» Task directions
The lines below starting at the line containing "right elbow: (365, 648)" and ending at the line containing "left shoulder: (620, 535)" are to be repeated exactly, with both ends kept and nothing else added.

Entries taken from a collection
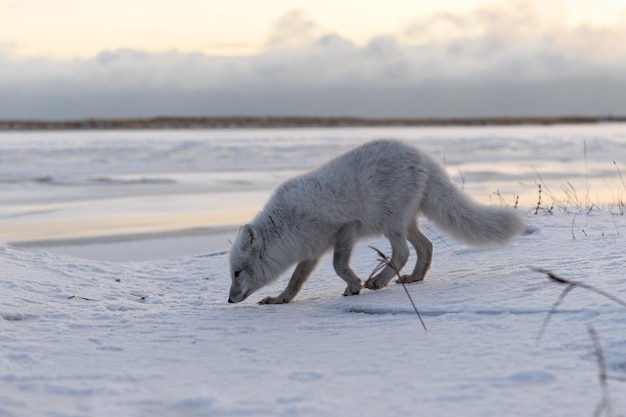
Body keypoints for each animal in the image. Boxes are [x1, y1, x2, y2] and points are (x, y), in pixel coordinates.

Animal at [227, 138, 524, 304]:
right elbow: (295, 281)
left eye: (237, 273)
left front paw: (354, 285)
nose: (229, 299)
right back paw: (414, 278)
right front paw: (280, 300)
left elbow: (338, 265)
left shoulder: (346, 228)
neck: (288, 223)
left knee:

...

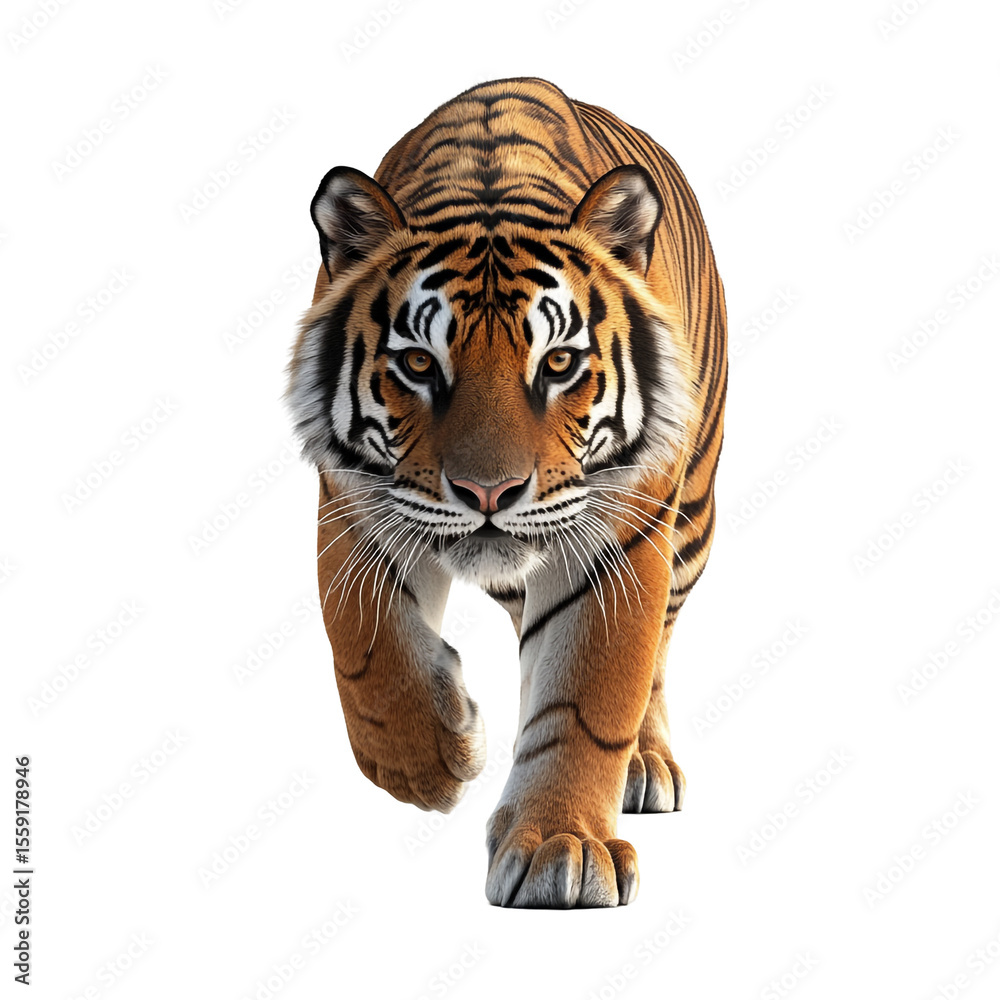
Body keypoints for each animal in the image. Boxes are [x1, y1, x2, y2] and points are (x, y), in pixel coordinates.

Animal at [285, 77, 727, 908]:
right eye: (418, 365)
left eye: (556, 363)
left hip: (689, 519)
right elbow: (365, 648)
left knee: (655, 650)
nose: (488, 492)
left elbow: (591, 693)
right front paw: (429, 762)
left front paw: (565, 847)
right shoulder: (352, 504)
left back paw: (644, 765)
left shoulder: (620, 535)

» Written solution
right elbow: (365, 648)
left knee: (655, 650)
nose: (488, 492)
left elbow: (591, 693)
right front paw: (429, 762)
left front paw: (565, 847)
right shoulder: (352, 504)
left back paw: (644, 765)
left shoulder: (620, 535)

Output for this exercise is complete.